From the grape harvesting itself to bottling, through the gutting or clarification have changed their way of being adapting to the new times to make the wine a much more careful product and achieve a much more profitable production.
According to Julia Villar, guide of the Emina Rueda winery, in Medina del Campo, “the harvest process is done by a machine that passes over the plant, it is maturing and is absorbing the grapes, which will not fall to the ground and is more antiseptic,” he says.
Once the grapes arrive at the winery, as Villar explains, it is refrigerated so that the fermentation does not begin early, and from there it goes to the press. ” In Emina they are pressed in presses of vacuum technology that is the latest to press, and inside there is a kind of swollen membrane that causes the grape to suck, the press and thus expels oxygen, something that is super important because thus we avoid a premature oxidation. It is pressed with enough force to break the skin of the grape but without breaking the seed, which can give it a touch margo”.
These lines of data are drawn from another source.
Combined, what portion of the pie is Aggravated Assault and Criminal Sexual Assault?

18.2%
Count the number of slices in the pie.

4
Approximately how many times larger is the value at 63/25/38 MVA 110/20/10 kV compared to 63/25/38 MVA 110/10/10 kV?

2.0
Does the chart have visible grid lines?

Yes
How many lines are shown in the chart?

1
Once the must has macerated for about five hours, it passes to the stainless steel tanks, although it passes with pulp, skin and others, according to the guide of the winery, so that’s where, to make whites, all the remains are removed.
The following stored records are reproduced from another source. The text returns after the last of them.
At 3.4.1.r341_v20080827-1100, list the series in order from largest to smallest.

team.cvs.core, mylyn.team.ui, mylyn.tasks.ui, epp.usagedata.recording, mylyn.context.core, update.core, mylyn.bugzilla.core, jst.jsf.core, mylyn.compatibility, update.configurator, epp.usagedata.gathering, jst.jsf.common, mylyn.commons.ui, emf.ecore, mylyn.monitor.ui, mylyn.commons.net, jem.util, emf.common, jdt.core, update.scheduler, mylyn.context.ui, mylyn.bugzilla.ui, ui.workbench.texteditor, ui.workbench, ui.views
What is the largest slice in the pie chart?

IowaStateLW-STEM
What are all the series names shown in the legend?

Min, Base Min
After the fermentation, which lasts about 15 days, the wine stays in the tanks for about two or three months to catch more structure, and after these processes comes the cleaning phase, that is, the clarification.
Based on clearings or clayey soils
“The name of the ‘clarification’ comes from the egg whites, which is what was used above all for red, but in this area, since the time of the Catholic Monarchs, it was very typical to use clayey lands of Nava del Rey to carry out this cleaning,” says Julia Villar.
According to the guide, this process has resulted in the use of bentonite: “They are clayey lands that like the egg white does a cleaning at the bottom; that is, it is thrown from the top of the deposit, and as it weighs more it goes down and dragging the dirtiest and dense part of the wine, and so it is cleaner and more fluid to then filter it better”, confesses Julia.